Bir tıkanmışlık hali söz konusudur. Sorun hem insanda hem de sistemdedir. İkisi de birbirini olumsuz yönde beslemektedir. İnsana, hayata ve dünyaya dair yeni bir bakış açısı, yeni bir hayat felsefesine ihtiyaç var. Dünyadaki çarpık düzene, adaletsizliğe, zulme ve paylaşım dengesizliğine dur demek, bunun karşısında adil paylaşımcı, güçlünün haklı olmadığı, zayıfın ezilmediği yeni bir dünya kurmak üzerimize farzdır. Sömürü hortumlarıyla ayakta duran kapitalist sistemin nefesini kesip aynen komünizm gibi tarihin çöplüğüne atmak zamanıdır.

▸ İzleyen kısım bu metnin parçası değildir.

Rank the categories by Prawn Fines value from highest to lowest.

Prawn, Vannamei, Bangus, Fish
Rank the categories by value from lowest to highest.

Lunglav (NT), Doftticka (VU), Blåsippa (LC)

Vicdansızlık, haksızlık, adaletsizlik, açgözlülük virüsüne karşı, insanın ve toplumun çürümesini durdurmak, toplumu ayağa kaldırmak için çok daha fazlasına; topyekûn bir “ahlak ayaklanmasına” ihtiyaç vardır.
Öldürülen, ezilen, yok edilmek istenen bir ümmetin mensubuyuz. İnsanlığın duyarsız ve kayıtsız kaldığı bunca zulme artık ümmetin ses vermesi gerekmektedir. Bosna’da, Çeçenistan’da şimdi de Suriye’de Irak’ta, Afganistan’da, Myanmar’da, Doğu Türkistan’da insanlığın öldüğünü, bütün insani değerlerin katledildiğini gördük.

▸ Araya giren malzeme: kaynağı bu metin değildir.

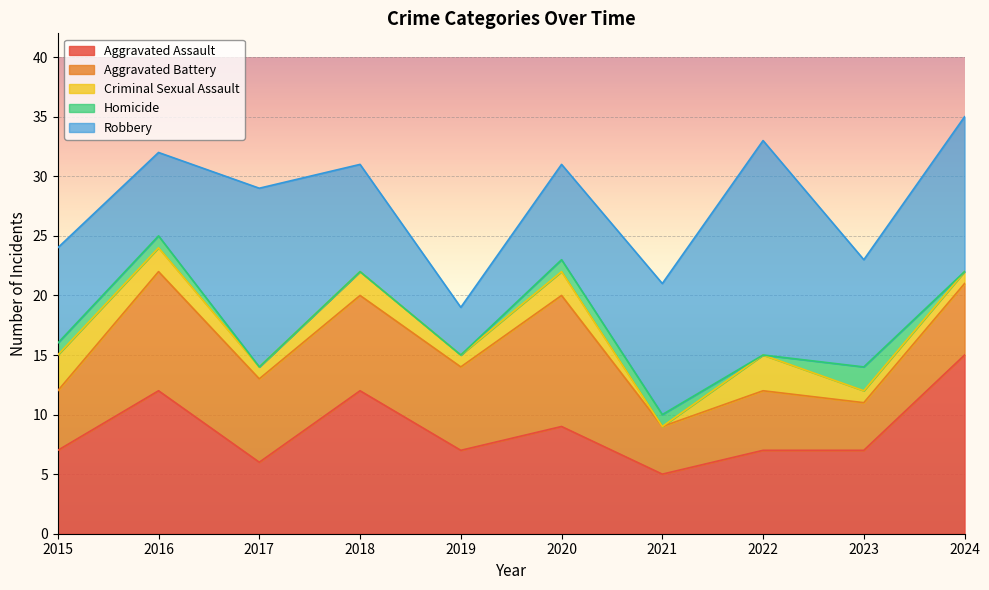

How many data points does each series have?

10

Küresel zalimliğe karşı durmak, bu çarpık dünya düzenine direnmek, değiştirmek çabasında olmak, mazlumların ve mağdurların sesi olmak gerekiyor. Biz, yeryüzüne hakkı, adaleti hâkim kılmak için daha köklü çözümler üretilmesi gerektiğini ve adil bir dünyanın ancak vicdanları harekete geçirdiğimiz zaman mümkün olduğunu inanıyoruz.